1-7 or 1-8 would be best for those longer length bullets, my 1-10 Rem 700 will not stabilize anything over 62 very well, 70gr. bullets will keyhole the target.
I am building mine with a 1-8 twist and should handle anything from 62-80grs. fairly well.


----------



## RamblinWreck (Dec 19, 2011)

Hornady 75s will probably work in 1-9, 77s may or may not. I always use 1-8 or 1-7 barrels.

I do have a couple Pac-Nor 1-6.5" twist 3-groove stainless AR barrels that hammer with just about anything from 52 to 90 Grains (Sierra 90 GN HPBT Match King). I never could get a better score with the 90s at 600 yards (a friend does well with them in the same barrel). I am sticking with my usual, the 82 GN Berger HPBT or Sierra 80 GN Match King, for 600 yard comp.


----------



## bigreddwon (Dec 19, 2011)

We haven't had any problems with 1-9 with the 75's.


----------



## Tank1202 (Dec 21, 2011)

Have any of you guys that guide, seen or used the Winchester Razorback XT. It is made for 308 and 223. The web site says early 2012. It sounds like a real good round. Just was wondering if they might have gave some out to Hog Swat or Jager Pro.


----------



## bigreddwon (Dec 22, 2011)

Tank1202 said:


> Have any of you guys that guide, seen or used the Winchester Razorback XT. It is made for 308 and 223. The web site says early 2012. It sounds like a real good round. Just was wondering if they might have gave some out to Hog Swat or Jager Pro.

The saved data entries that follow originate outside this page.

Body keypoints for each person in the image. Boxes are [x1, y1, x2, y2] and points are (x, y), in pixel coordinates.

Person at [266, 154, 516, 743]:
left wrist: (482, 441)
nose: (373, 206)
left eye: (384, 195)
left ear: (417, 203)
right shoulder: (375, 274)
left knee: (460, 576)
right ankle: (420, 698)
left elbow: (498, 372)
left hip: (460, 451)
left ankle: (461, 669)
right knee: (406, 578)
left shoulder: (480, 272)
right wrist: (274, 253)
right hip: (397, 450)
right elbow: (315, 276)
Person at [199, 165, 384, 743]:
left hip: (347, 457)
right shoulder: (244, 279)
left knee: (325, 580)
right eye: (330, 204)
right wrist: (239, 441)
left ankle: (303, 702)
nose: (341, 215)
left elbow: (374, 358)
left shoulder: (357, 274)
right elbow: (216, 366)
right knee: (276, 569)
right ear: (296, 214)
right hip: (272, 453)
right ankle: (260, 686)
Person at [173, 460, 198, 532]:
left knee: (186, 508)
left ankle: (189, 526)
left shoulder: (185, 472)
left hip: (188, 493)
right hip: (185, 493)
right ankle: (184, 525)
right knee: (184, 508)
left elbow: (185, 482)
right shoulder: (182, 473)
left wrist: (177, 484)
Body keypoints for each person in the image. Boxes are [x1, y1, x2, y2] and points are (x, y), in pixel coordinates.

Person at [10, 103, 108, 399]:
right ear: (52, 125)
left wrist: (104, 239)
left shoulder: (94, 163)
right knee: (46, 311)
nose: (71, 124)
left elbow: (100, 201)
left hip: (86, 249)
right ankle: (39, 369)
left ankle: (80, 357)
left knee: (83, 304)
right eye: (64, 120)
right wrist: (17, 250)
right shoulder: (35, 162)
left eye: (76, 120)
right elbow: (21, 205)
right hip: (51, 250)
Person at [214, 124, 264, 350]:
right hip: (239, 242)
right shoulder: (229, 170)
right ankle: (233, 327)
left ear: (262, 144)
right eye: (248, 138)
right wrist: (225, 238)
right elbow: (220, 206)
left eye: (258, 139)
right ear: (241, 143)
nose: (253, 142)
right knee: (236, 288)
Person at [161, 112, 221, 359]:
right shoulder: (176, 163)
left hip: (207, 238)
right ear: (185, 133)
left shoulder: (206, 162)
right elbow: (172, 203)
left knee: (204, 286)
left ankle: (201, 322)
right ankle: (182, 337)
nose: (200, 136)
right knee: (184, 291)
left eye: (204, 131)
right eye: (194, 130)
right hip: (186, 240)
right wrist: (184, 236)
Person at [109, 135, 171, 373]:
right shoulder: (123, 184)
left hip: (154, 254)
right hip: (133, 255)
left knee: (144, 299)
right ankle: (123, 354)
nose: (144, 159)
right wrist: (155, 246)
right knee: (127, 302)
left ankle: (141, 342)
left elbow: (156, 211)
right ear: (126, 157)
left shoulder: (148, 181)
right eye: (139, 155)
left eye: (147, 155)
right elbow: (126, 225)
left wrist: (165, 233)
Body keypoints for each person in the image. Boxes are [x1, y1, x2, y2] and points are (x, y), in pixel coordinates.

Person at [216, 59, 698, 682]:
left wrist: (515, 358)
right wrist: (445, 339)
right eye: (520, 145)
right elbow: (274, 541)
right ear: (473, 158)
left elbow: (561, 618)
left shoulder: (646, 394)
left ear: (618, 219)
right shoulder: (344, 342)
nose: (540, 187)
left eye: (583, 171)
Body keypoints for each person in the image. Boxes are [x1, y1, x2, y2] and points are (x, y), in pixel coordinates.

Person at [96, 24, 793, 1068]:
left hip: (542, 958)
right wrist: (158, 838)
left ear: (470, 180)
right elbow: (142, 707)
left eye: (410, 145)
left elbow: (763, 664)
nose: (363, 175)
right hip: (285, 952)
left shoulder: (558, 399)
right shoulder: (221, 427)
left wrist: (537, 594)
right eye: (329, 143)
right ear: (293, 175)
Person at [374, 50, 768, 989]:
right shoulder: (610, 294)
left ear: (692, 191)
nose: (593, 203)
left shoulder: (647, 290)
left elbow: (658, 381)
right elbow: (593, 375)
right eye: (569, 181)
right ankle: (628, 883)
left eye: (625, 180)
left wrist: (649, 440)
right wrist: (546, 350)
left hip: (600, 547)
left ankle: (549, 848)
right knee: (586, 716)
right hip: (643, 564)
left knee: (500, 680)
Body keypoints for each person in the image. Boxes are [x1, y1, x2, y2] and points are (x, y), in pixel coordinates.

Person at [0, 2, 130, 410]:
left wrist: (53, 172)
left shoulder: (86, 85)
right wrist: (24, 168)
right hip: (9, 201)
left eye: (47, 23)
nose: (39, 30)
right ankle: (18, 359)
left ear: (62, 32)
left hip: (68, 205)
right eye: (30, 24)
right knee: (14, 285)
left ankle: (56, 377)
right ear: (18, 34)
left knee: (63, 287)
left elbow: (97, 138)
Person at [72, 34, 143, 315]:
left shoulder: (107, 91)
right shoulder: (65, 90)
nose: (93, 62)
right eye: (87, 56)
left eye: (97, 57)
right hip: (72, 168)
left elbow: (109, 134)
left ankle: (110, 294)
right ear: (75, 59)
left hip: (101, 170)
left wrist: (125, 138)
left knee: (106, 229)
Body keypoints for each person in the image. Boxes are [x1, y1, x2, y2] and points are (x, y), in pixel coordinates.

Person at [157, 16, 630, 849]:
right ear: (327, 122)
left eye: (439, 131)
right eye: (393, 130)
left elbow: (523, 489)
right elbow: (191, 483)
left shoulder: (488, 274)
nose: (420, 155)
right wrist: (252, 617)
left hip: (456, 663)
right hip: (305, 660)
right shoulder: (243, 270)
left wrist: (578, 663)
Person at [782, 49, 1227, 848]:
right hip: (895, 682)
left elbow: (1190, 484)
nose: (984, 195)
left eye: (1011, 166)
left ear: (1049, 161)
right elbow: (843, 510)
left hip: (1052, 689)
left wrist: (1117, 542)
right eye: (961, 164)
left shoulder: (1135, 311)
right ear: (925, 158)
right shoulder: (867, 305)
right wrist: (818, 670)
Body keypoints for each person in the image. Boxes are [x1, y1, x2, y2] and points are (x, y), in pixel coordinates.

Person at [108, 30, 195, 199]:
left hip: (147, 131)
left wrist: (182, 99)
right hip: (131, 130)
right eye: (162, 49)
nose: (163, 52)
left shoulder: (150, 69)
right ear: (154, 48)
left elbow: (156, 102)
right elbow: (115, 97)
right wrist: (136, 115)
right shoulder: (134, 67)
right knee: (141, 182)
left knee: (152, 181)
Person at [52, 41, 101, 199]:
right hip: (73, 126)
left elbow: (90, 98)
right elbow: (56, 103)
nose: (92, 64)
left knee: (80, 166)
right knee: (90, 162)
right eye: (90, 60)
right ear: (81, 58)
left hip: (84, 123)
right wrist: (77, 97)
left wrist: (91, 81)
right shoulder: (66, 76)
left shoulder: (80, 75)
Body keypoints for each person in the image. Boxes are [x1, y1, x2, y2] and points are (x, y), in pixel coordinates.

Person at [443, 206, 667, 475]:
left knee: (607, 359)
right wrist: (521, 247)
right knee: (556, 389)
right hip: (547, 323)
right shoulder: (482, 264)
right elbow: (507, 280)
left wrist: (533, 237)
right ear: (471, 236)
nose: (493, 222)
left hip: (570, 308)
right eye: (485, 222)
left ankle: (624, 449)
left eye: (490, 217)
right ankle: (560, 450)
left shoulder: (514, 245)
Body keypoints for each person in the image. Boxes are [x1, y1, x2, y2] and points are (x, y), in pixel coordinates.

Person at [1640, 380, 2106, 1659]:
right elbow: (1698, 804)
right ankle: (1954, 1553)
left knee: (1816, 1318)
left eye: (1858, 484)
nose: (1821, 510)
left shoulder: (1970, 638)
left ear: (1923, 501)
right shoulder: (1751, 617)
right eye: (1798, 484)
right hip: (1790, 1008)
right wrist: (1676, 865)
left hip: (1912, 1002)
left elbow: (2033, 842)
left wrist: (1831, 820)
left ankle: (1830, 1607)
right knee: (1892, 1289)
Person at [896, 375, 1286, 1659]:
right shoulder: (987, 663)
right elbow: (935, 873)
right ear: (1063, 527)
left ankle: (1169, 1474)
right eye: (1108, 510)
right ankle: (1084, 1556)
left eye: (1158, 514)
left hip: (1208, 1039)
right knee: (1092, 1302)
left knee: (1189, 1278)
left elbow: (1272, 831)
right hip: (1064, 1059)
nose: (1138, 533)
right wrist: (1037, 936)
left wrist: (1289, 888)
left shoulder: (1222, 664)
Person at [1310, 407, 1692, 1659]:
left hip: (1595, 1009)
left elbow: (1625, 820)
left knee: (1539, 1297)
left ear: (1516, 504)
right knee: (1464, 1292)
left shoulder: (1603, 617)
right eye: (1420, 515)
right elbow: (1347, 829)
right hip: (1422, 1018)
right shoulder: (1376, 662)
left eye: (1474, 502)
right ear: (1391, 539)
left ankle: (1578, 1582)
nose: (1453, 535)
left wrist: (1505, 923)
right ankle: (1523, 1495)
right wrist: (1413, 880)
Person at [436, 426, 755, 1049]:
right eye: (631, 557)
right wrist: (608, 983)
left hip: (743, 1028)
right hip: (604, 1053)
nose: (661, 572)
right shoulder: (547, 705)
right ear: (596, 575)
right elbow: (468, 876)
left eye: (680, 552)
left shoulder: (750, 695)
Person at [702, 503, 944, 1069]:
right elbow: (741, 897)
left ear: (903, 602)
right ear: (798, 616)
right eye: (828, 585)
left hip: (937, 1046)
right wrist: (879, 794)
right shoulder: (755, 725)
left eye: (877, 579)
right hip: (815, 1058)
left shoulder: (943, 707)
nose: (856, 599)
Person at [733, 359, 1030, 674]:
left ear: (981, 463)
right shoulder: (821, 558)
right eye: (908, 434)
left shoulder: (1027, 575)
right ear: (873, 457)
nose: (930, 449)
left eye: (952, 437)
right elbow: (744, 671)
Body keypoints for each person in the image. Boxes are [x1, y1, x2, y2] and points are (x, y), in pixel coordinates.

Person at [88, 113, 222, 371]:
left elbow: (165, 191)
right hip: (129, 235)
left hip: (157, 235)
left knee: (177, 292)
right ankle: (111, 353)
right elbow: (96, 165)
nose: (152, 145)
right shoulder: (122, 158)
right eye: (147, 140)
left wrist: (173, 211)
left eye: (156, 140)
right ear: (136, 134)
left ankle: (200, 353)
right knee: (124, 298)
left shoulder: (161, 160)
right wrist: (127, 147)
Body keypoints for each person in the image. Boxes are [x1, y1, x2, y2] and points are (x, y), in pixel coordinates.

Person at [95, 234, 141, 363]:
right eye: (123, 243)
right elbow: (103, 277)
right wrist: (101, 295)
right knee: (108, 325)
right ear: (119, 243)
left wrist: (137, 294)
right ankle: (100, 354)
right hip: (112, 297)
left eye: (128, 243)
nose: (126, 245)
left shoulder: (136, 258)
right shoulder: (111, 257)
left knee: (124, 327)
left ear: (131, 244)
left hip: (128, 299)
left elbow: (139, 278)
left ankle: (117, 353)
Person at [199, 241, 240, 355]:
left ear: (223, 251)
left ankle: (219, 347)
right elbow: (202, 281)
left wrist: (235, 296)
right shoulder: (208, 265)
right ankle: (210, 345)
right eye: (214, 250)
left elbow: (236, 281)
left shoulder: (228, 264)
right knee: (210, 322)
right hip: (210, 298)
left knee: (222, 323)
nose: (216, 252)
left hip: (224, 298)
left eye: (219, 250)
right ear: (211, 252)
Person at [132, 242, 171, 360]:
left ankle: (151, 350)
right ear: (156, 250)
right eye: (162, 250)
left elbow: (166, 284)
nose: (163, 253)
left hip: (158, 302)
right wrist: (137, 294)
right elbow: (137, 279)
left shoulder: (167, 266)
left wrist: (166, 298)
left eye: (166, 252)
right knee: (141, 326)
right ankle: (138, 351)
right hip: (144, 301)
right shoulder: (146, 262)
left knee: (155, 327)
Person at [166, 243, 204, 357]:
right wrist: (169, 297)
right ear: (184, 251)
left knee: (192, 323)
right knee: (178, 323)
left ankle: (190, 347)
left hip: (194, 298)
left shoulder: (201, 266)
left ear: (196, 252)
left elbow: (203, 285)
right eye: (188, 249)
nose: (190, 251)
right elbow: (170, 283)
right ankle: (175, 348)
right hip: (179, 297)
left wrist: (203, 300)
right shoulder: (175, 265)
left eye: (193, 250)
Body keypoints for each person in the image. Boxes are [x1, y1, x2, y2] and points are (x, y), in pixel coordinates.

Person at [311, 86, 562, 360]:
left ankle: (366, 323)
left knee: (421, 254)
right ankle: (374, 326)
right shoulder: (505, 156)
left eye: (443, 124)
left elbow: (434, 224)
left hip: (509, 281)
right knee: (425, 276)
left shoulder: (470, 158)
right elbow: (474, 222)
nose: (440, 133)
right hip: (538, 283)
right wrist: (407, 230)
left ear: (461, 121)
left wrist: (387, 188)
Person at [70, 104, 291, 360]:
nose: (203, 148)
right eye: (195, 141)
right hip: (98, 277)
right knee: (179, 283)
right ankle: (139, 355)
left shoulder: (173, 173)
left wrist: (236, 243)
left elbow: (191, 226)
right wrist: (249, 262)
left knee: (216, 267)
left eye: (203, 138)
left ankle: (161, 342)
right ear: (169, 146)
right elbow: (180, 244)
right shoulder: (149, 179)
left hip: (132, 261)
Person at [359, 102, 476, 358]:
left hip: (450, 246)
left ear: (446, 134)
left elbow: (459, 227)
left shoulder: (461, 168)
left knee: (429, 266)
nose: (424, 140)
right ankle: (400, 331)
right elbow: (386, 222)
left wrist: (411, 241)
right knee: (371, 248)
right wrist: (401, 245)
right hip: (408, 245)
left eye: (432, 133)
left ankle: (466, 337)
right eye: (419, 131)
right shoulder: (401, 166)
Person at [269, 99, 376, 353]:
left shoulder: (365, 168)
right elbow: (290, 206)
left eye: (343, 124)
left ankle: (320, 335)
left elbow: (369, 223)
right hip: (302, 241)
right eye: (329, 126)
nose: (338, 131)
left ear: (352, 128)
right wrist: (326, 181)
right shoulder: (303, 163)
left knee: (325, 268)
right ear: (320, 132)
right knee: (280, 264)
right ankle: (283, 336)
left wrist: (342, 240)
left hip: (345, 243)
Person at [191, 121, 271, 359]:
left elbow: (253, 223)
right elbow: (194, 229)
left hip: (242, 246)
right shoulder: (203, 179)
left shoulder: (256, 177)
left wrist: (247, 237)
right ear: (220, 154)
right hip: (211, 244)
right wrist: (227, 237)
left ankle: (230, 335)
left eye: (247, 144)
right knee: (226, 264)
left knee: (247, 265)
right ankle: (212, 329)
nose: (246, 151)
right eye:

> The Razor Back is the first round completely designed with the hog hunter in mind. The bullet is lead-free, so that it can be used in every state (CA DFG certification is in the works). The initial release will be in 150 gr .308 and 64 gr .223, and is intended to make the round available for the growing AR market, as well as traditional rifles in these calibers. More calibers will be added to the line after it is rolled out.
> 
> The design of the bullet provides a deep, hollow point in a beveled profile to control the expansion. Full expansion is intended to occur shortly after impact, so that the bullet can penetrate the thick hide, big bones, and cartilage shields that hogs are known for. On this hunt, I didn’t see any pass-through body shots, but it was apparent that the bullets were hitting hard and delivering plenty of energy.
> 
> For the depredation hunter shooting at night, and for the sport hunter who may shoot at first or last light, Winchester has developed a powder that delivers a reduced flash. This allows the shooter to stay on target and not experience the night blindness that sometimes comes with a bright muzzle flash.



I like the 'sound' of it. A 64g is going to work well in any 1-9 twist as well. I'll check these out and get back with some info.


----------